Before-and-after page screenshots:
____________________

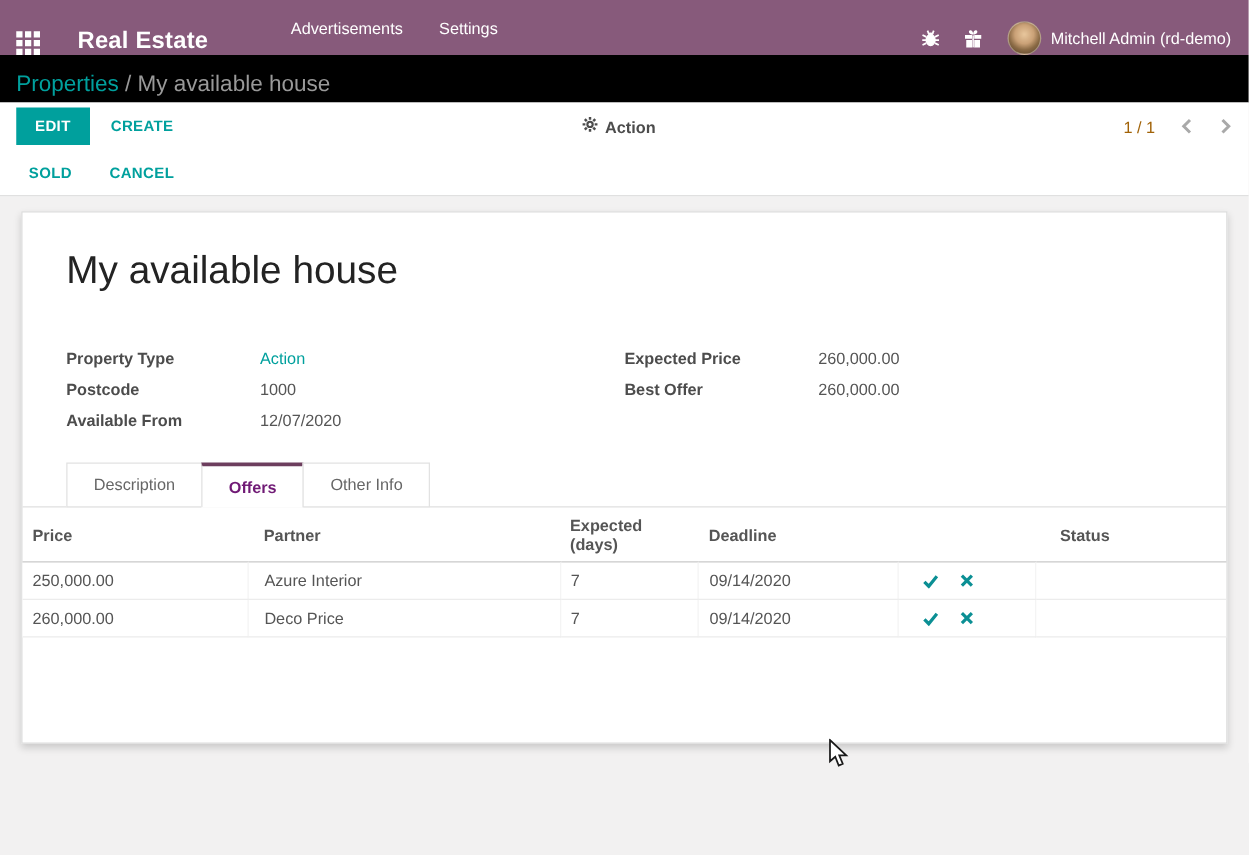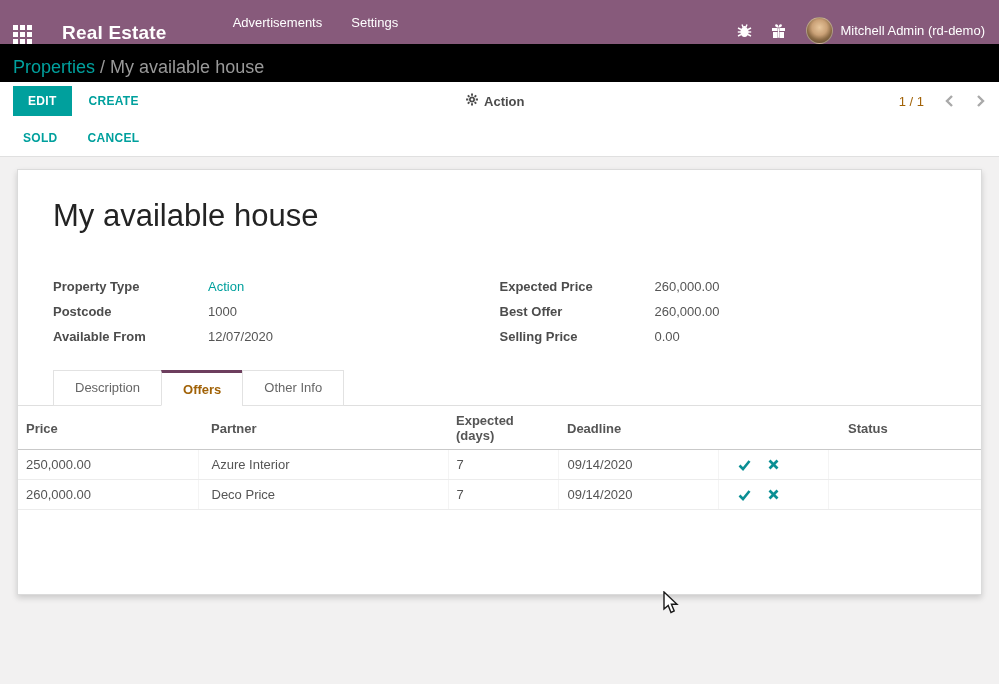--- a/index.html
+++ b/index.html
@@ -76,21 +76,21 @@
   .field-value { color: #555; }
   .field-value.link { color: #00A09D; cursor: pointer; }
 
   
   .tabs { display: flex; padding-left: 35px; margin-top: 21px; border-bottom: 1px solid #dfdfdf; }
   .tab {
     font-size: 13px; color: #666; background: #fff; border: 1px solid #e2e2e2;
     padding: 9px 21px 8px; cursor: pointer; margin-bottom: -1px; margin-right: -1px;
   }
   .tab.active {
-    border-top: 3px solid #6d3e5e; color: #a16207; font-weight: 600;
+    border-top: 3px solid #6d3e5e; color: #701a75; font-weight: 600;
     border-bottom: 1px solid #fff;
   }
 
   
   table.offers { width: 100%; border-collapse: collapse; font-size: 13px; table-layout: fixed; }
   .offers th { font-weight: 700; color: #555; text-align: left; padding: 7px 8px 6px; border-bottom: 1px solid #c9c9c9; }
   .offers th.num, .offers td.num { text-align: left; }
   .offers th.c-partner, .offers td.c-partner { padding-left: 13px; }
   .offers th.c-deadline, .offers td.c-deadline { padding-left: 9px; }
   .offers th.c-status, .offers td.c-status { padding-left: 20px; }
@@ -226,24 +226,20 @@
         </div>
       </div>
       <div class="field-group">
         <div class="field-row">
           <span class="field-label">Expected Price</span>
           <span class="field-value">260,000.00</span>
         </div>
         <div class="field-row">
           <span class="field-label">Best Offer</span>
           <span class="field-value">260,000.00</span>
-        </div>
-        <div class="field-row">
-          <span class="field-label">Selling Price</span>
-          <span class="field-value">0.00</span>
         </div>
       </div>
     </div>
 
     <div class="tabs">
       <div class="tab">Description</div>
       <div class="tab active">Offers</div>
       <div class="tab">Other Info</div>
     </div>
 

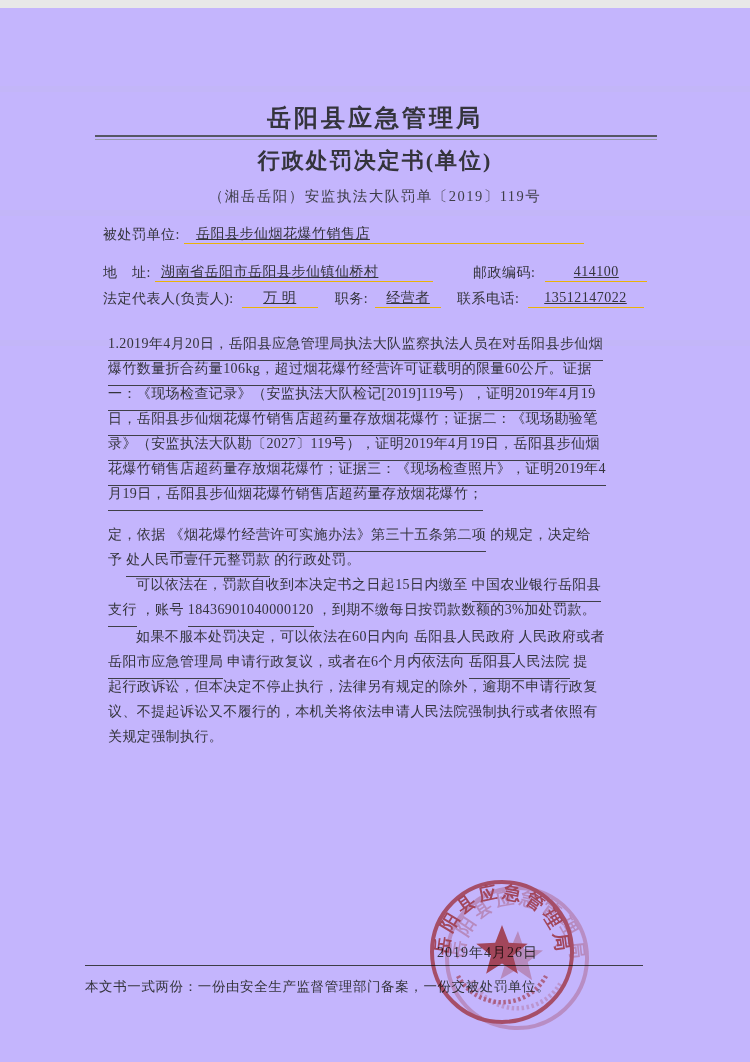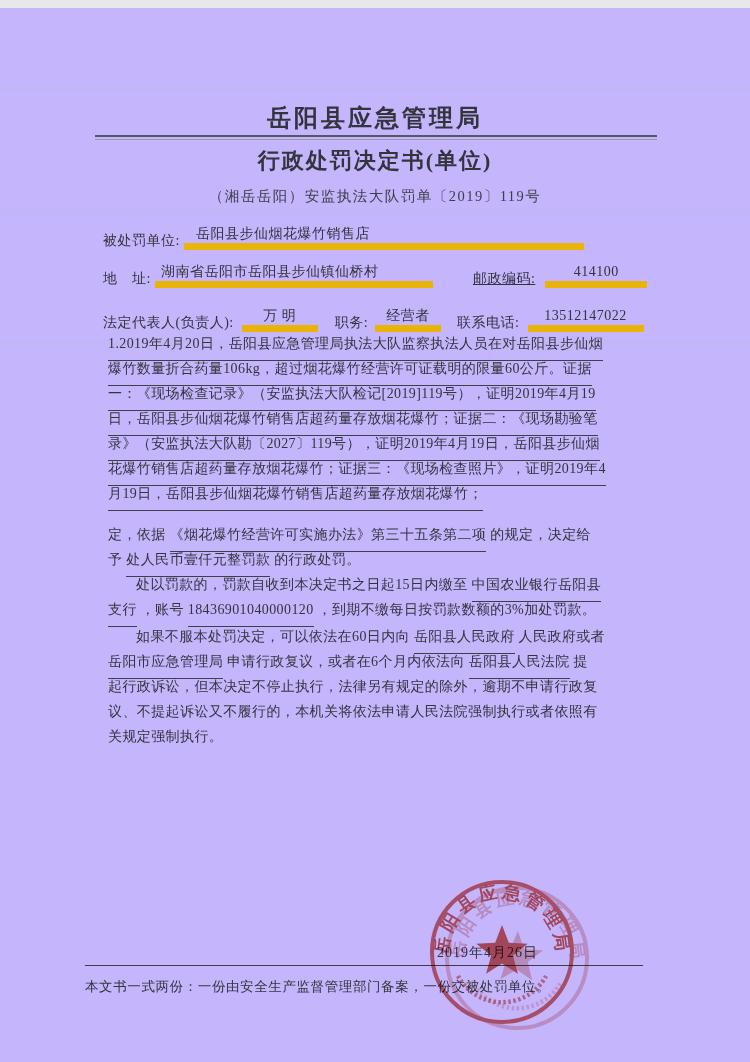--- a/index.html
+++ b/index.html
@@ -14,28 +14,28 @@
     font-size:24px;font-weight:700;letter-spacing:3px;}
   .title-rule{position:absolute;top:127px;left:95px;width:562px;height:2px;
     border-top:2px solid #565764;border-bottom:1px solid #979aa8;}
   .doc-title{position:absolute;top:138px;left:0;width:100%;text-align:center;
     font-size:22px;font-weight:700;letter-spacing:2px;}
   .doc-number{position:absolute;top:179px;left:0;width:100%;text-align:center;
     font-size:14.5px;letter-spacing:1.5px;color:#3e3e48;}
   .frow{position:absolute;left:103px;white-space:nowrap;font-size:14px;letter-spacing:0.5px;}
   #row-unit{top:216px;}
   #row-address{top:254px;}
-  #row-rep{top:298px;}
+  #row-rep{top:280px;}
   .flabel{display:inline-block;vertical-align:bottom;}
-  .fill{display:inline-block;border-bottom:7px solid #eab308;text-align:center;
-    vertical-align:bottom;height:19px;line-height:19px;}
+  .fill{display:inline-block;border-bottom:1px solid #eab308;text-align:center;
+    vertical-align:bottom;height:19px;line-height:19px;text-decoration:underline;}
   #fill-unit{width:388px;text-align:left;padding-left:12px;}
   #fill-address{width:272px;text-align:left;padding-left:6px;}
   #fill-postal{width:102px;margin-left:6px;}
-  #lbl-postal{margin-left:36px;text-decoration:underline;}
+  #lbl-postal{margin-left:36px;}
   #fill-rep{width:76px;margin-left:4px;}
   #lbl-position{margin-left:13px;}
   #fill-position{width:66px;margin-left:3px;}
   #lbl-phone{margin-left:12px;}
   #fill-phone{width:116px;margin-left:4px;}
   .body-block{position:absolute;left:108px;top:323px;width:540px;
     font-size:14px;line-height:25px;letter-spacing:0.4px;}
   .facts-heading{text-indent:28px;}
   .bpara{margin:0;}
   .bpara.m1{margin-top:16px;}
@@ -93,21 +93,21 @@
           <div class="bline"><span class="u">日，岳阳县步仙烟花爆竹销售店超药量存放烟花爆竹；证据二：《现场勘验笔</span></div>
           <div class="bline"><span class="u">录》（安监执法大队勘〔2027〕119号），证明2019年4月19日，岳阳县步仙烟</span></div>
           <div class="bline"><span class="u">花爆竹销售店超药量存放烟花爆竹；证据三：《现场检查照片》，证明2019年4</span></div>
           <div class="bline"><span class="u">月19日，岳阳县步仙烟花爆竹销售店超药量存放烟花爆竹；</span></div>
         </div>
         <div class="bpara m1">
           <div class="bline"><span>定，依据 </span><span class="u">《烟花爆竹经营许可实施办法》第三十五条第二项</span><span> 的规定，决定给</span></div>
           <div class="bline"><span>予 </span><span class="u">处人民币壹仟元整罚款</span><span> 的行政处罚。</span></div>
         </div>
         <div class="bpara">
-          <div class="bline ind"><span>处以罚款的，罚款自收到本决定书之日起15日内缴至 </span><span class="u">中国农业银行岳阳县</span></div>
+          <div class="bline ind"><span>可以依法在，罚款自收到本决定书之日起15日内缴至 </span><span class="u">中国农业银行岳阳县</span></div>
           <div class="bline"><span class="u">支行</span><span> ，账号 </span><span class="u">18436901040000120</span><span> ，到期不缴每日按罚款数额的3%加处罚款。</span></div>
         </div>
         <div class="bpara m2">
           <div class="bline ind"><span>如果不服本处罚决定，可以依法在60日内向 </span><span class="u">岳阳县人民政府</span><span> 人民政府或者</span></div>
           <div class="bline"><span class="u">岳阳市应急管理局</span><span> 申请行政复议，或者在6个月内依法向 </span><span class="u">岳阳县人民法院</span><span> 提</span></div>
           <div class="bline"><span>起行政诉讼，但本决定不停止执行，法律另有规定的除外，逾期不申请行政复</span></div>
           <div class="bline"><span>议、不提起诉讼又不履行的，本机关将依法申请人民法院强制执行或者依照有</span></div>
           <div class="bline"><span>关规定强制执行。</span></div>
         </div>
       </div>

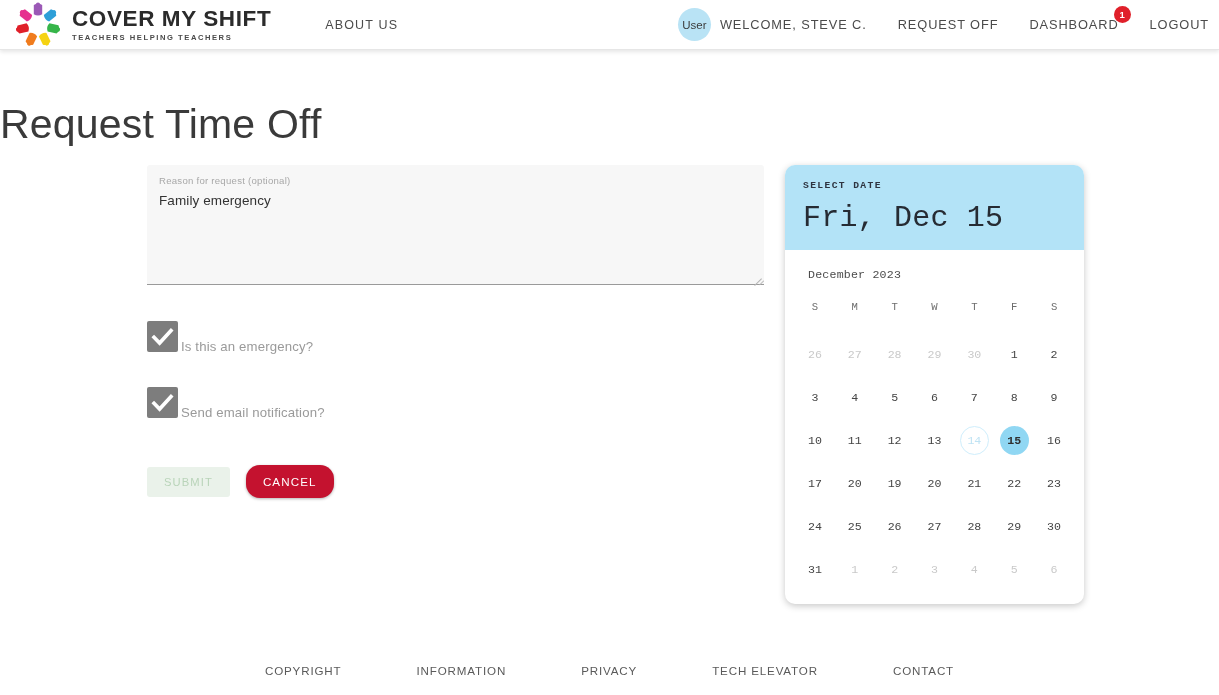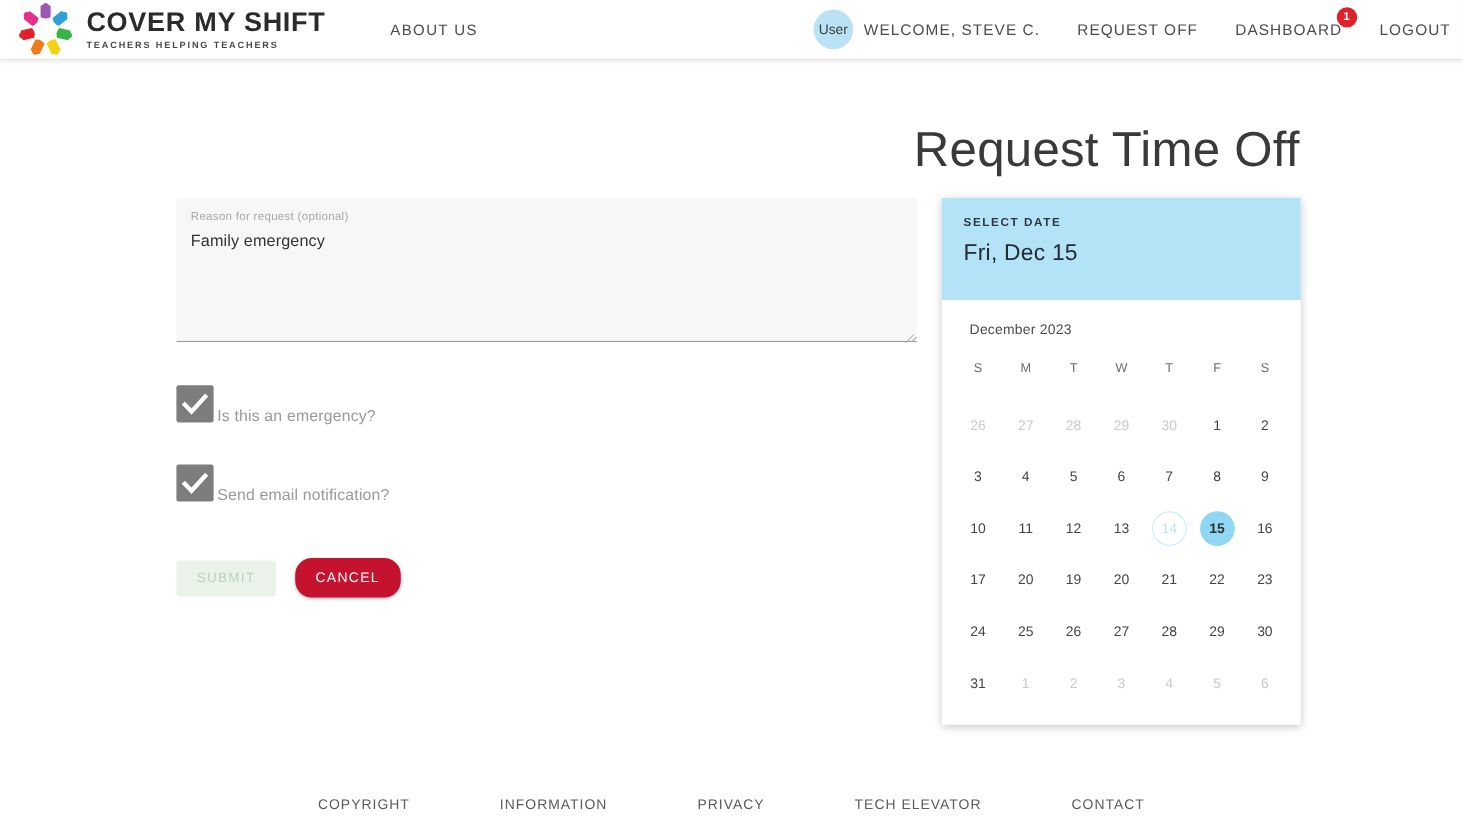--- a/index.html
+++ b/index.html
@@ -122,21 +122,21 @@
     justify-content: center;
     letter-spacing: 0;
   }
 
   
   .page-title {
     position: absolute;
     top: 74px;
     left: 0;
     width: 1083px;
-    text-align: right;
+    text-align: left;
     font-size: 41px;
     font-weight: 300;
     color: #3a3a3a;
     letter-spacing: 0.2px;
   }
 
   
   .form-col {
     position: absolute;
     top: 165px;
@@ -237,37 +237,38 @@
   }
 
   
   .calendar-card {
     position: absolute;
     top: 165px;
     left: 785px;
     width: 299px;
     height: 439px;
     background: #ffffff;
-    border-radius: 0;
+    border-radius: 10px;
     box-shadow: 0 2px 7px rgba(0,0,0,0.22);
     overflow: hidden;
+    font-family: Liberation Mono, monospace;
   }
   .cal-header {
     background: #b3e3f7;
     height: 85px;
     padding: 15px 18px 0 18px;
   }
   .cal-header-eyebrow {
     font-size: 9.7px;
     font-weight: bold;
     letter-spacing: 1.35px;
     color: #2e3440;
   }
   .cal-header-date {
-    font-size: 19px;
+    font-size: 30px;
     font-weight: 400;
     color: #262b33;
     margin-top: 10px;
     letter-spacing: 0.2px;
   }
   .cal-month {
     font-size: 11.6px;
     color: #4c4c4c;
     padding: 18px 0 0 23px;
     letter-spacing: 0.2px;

____________________

• **Work item**:
Repeat the records word for word and drop any pictures.

• **Solution**:
--- a/index.html
+++ b/index.html
@@ -76,21 +76,21 @@
   .field-value { color: #555; }
   .field-value.link { color: #00A09D; cursor: pointer; }
 
   
   .tabs { display: flex; padding-left: 35px; margin-top: 21px; border-bottom: 1px solid #dfdfdf; }
   .tab {
     font-size: 13px; color: #666; background: #fff; border: 1px solid #e2e2e2;
     padding: 9px 21px 8px; cursor: pointer; margin-bottom: -1px; margin-right: -1px;
   }
   .tab.active {
-    border-top: 3px solid #6d3e5e; color: #a16207; font-weight: 600;
+    border-top: 3px solid #6d3e5e; color: #701a75; font-weight: 600;
     border-bottom: 1px solid #fff;
   }
 
   
   table.offers { width: 100%; border-collapse: collapse; font-size: 13px; table-layout: fixed; }
   .offers th { font-weight: 700; color: #555; text-align: left; padding: 7px 8px 6px; border-bottom: 1px solid #c9c9c9; }
   .offers th.num, .offers td.num { text-align: left; }
   .offers th.c-partner, .offers td.c-partner { padding-left: 13px; }
   .offers th.c-deadline, .offers td.c-deadline { padding-left: 9px; }
   .offers th.c-status, .offers td.c-status { padding-left: 20px; }
@@ -226,24 +226,20 @@
         </div>
       </div>
       <div class="field-group">
         <div class="field-row">
           <span class="field-label">Expected Price</span>
           <span class="field-value">260,000.00</span>
         </div>
         <div class="field-row">
           <span class="field-label">Best Offer</span>
           <span class="field-value">260,000.00</span>
-        </div>
-        <div class="field-row">
-          <span class="field-label">Selling Price</span>
-          <span class="field-value">0.00</span>
         </div>
       </div>
     </div>
 
     <div class="tabs">
       <div class="tab">Description</div>
       <div class="tab active">Offers</div>
       <div class="tab">Other Info</div>
     </div>
 

--- a/index.html
+++ b/index.html
@@ -14,28 +14,28 @@
     font-size:24px;font-weight:700;letter-spacing:3px;}
   .title-rule{position:absolute;top:127px;left:95px;width:562px;height:2px;
     border-top:2px solid #565764;border-bottom:1px solid #979aa8;}
   .doc-title{position:absolute;top:138px;left:0;width:100%;text-align:center;
     font-size:22px;font-weight:700;letter-spacing:2px;}
   .doc-number{position:absolute;top:179px;left:0;width:100%;text-align:center;
     font-size:14.5px;letter-spacing:1.5px;color:#3e3e48;}
   .frow{position:absolute;left:103px;white-space:nowrap;font-size:14px;letter-spacing:0.5px;}
   #row-unit{top:216px;}
   #row-address{top:254px;}
-  #row-rep{top:298px;}
+  #row-rep{top:280px;}
   .flabel{display:inline-block;vertical-align:bottom;}
-  .fill{display:inline-block;border-bottom:7px solid #eab308;text-align:center;
-    vertical-align:bottom;height:19px;line-height:19px;}
+  .fill{display:inline-block;border-bottom:1px solid #eab308;text-align:center;
+    vertical-align:bottom;height:19px;line-height:19px;text-decoration:underline;}
   #fill-unit{width:388px;text-align:left;padding-left:12px;}
   #fill-address{width:272px;text-align:left;padding-left:6px;}
   #fill-postal{width:102px;margin-left:6px;}
-  #lbl-postal{margin-left:36px;text-decoration:underline;}
+  #lbl-postal{margin-left:36px;}
   #fill-rep{width:76px;margin-left:4px;}
   #lbl-position{margin-left:13px;}
   #fill-position{width:66px;margin-left:3px;}
   #lbl-phone{margin-left:12px;}
   #fill-phone{width:116px;margin-left:4px;}
   .body-block{position:absolute;left:108px;top:323px;width:540px;
     font-size:14px;line-height:25px;letter-spacing:0.4px;}
   .facts-heading{text-indent:28px;}
   .bpara{margin:0;}
   .bpara.m1{margin-top:16px;}
@@ -93,21 +93,21 @@
           <div class="bline"><span class="u">日，岳阳县步仙烟花爆竹销售店超药量存放烟花爆竹；证据二：《现场勘验笔</span></div>
           <div class="bline"><span class="u">录》（安监执法大队勘〔2027〕119号），证明2019年4月19日，岳阳县步仙烟</span></div>
           <div class="bline"><span class="u">花爆竹销售店超药量存放烟花爆竹；证据三：《现场检查照片》，证明2019年4</span></div>
           <div class="bline"><span class="u">月19日，岳阳县步仙烟花爆竹销售店超药量存放烟花爆竹；</span></div>
         </div>
         <div class="bpara m1">
           <div class="bline"><span>定，依据 </span><span class="u">《烟花爆竹经营许可实施办法》第三十五条第二项</span><span> 的规定，决定给</span></div>
           <div class="bline"><span>予 </span><span class="u">处人民币壹仟元整罚款</span><span> 的行政处罚。</span></div>
         </div>
         <div class="bpara">
-          <div class="bline ind"><span>处以罚款的，罚款自收到本决定书之日起15日内缴至 </span><span class="u">中国农业银行岳阳县</span></div>
+          <div class="bline ind"><span>可以依法在，罚款自收到本决定书之日起15日内缴至 </span><span class="u">中国农业银行岳阳县</span></div>
           <div class="bline"><span class="u">支行</span><span> ，账号 </span><span class="u">18436901040000120</span><span> ，到期不缴每日按罚款数额的3%加处罚款。</span></div>
         </div>
         <div class="bpara m2">
           <div class="bline ind"><span>如果不服本处罚决定，可以依法在60日内向 </span><span class="u">岳阳县人民政府</span><span> 人民政府或者</span></div>
           <div class="bline"><span class="u">岳阳市应急管理局</span><span> 申请行政复议，或者在6个月内依法向 </span><span class="u">岳阳县人民法院</span><span> 提</span></div>
           <div class="bline"><span>起行政诉讼，但本决定不停止执行，法律另有规定的除外，逾期不申请行政复</span></div>
           <div class="bline"><span>议、不提起诉讼又不履行的，本机关将依法申请人民法院强制执行或者依照有</span></div>
           <div class="bline"><span>关规定强制执行。</span></div>
         </div>
       </div>

--- a/index.html
+++ b/index.html
@@ -122,21 +122,21 @@
     justify-content: center;
     letter-spacing: 0;
   }
 
   
   .page-title {
     position: absolute;
     top: 74px;
     left: 0;
     width: 1083px;
-    text-align: right;
+    text-align: left;
     font-size: 41px;
     font-weight: 300;
     color: #3a3a3a;
     letter-spacing: 0.2px;
   }
 
   
   .form-col {
     position: absolute;
     top: 165px;
@@ -237,37 +237,38 @@
   }
 
   
   .calendar-card {
     position: absolute;
     top: 165px;
     left: 785px;
     width: 299px;
     height: 439px;
     background: #ffffff;
-    border-radius: 0;
+    border-radius: 10px;
     box-shadow: 0 2px 7px rgba(0,0,0,0.22);
     overflow: hidden;
+    font-family: Liberation Mono, monospace;
   }
   .cal-header {
     background: #b3e3f7;
     height: 85px;
     padding: 15px 18px 0 18px;
   }
   .cal-header-eyebrow {
     font-size: 9.7px;
     font-weight: bold;
     letter-spacing: 1.35px;
     color: #2e3440;
   }
   .cal-header-date {
-    font-size: 19px;
+    font-size: 30px;
     font-weight: 400;
     color: #262b33;
     margin-top: 10px;
     letter-spacing: 0.2px;
   }
   .cal-month {
     font-size: 11.6px;
     color: #4c4c4c;
     padding: 18px 0 0 23px;
     letter-spacing: 0.2px;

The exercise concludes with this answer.